# Is my fish having some form of Seizure?



## Scooby01 (Apr 1, 2009)

Lately I have been noticing in my tank that my African's have been doing this weird seizure thing. They seem prefectly healthy, water conditions are good and are very active and seem normal in every which way until they do the seizure thing. They'll seizure for about 2 - 3 seconds then continue on their mary way. Is this normal for African's? or could something possibly be wrong?


----------



## eallstun (Mar 29, 2009)

I have a post "Is my Yellow Lab spawning". I am also seeing the siezure sort of activity inmy Yellow Labs. I see you also have Yellow Labs. Are they the only ones ore are all of them? One of my yellow labs started doing it occasionally as you described. Now he has been doing it nonstop for 2 days. I am afraid something is wrong. He does it all the time now. All my other fish seem fine, including the other Yelow Lab.


----------



## ashilli48 (May 14, 2006)

communication device - aggressive move between male (usually), male attention getter for females.


----------



## Scooby01 (Apr 1, 2009)

eallstun said:


> I have a post "Is my Yellow Lab spawning". I am also seeing the siezure sort of activity inmy Yellow Labs. I see you also have Yellow Labs. Are they the only ones ore are all of them? One of my yellow labs started doing it occasionally as you described. Now he has been doing it nonstop for 2 days. I am afraid something is wrong. He does it all the time now.
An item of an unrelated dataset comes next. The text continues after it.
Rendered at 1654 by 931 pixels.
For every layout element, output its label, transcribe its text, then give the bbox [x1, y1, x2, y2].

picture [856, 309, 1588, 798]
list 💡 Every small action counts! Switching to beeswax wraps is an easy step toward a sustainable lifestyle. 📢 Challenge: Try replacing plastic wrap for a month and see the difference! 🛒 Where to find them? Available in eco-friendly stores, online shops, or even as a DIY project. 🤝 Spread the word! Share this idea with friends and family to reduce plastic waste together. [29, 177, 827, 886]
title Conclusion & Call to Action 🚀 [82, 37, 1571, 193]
All my other fish seem fine, including the other Yelow Lab.


It's mainly my yellow labs and red zebra's but I have seen my others doing it.


----------



## Scooby01 (Apr 1, 2009)

ashilli48 said:


> communication device - aggressive move between male (usually), male attention getter for females.


Phew that would make sense... Thinking about it now I have noticed it is strictly my male fish... Thanks


----------